What have been your takeaways from the recent discussions and revelations about sexual harassment in the workplace?

One thing I took away is that it’s not just domestic workers. There’s so many millions and millions of workers, both women and men, who fall through the cracks of our existing protections, whether they’re working as independent contractors, or they’re working as farm workers or they’re tipped workers. There’s so many workers who are working really hard in this economy and completely unprotected from unscrupulous practices on the part of both employers and, if they’re in the service economy, clients or customers. So we just have to really update—and in some ways revolutionize—our harassment policies to better protect working people and to ensure that no one is left behind.

What would you personally like to see from the discussions, especially with regard to domestic workers and home health and home care workers?

I would love to see a whole new awareness about the professionalism of this work and a way in which we recognize the critical role that this workforce is playing in our current economy and in our future economy.

Care jobs are going to be a huge share of the workforce of the future, and we have simply got to make these jobs good jobs that you can take pride in and support your family on, where one generation can do better than the next.
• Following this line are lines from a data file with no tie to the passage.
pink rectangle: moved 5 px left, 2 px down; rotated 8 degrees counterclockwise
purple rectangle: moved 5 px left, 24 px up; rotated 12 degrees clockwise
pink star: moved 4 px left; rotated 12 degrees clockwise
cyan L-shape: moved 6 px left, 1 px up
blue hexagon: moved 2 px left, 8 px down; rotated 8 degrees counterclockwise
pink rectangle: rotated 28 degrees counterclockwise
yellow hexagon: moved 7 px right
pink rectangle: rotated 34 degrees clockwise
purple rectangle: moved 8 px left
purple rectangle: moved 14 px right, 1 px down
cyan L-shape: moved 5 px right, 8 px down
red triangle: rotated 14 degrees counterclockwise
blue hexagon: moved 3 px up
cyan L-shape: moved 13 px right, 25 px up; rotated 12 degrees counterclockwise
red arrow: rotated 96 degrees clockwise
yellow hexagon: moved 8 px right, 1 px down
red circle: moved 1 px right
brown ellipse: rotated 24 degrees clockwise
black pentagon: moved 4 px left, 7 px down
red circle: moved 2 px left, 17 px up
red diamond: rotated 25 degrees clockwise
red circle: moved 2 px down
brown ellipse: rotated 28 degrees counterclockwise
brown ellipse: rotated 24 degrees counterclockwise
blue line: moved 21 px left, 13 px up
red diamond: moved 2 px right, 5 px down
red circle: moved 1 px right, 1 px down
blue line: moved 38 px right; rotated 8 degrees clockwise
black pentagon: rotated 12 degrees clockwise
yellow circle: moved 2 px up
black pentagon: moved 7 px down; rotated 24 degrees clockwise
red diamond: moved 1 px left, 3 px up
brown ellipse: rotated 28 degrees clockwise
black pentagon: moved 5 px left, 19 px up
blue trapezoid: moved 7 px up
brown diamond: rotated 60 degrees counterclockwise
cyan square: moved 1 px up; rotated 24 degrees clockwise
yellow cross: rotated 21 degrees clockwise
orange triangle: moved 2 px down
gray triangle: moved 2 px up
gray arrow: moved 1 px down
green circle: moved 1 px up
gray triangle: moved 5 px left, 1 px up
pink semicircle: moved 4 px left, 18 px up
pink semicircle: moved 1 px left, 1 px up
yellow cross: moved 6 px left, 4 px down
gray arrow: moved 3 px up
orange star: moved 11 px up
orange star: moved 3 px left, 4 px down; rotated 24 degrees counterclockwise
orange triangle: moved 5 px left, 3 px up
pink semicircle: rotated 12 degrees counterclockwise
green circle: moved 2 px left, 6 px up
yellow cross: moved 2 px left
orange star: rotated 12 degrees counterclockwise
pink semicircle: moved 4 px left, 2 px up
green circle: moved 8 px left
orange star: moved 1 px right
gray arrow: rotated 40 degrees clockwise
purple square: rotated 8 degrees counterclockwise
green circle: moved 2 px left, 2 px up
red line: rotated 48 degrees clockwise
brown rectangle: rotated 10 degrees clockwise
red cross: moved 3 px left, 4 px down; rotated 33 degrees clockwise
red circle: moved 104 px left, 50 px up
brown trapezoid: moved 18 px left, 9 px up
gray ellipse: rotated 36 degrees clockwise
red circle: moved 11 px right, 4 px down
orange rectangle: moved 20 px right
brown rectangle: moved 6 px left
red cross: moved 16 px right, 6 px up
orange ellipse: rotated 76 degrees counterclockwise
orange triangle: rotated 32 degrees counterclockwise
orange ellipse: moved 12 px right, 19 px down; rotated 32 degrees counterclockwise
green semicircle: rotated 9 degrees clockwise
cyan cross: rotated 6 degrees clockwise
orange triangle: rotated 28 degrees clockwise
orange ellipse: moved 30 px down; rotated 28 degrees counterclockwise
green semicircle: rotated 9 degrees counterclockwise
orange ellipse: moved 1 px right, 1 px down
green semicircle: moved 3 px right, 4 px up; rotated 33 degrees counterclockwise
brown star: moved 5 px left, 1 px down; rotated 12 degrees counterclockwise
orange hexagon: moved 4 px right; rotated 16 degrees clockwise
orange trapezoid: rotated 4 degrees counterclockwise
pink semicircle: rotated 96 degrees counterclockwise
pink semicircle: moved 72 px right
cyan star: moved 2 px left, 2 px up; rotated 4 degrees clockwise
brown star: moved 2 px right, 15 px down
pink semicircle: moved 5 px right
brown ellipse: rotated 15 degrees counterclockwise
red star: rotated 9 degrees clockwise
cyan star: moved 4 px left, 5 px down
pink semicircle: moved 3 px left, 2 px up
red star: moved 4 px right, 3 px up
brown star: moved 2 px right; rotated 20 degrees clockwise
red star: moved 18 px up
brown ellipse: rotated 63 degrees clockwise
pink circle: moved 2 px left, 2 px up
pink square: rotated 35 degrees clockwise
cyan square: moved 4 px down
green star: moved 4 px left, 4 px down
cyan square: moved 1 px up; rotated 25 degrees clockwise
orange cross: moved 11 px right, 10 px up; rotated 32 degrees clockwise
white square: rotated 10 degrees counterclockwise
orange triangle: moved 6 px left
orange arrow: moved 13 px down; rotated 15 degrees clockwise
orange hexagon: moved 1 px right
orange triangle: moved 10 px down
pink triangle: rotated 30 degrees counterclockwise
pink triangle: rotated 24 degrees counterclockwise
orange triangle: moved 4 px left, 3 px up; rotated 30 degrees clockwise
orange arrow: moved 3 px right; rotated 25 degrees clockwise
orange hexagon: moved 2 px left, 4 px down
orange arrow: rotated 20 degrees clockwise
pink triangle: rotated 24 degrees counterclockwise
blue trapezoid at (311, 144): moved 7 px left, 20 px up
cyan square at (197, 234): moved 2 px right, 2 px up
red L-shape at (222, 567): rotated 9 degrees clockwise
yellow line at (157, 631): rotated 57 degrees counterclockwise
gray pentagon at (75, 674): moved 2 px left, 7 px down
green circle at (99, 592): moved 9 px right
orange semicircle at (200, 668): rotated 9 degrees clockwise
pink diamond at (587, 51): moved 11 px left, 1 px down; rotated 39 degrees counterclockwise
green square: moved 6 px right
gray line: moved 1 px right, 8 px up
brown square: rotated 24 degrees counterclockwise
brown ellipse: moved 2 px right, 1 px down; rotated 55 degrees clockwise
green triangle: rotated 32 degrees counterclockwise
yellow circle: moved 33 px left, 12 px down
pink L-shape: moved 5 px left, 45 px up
Just like we did with manufacturing jobs in the 1930s, which used to be, frankly, sweatshop jobs that were dangerous and low-wage, and there were a lot of immigrant women doing this work, women of marginalized social status doing this work. We’ve managed to make those jobs good jobs that created economic mobility for generation after generation, and that is exactly what we must do with care jobs and other low-wage service jobs, which are disproportionately where women are concentrated and disproportionately poverty-wage jobs.

What is next?

I think that we continue to support survivors. People continue to come out and speak their truths, and it is very important that those survivors have access to legal services and emotional health services and all the supports that help people heal from trauma. We need to ensure that those cases and those stories inform how we design our public policy solutions so we can continue to strengthen the way that we support survivors, hold abusers accountable, but also to prevent these kinds of violations from happening in the future.

This interview has been edited and condensed for length and clarity.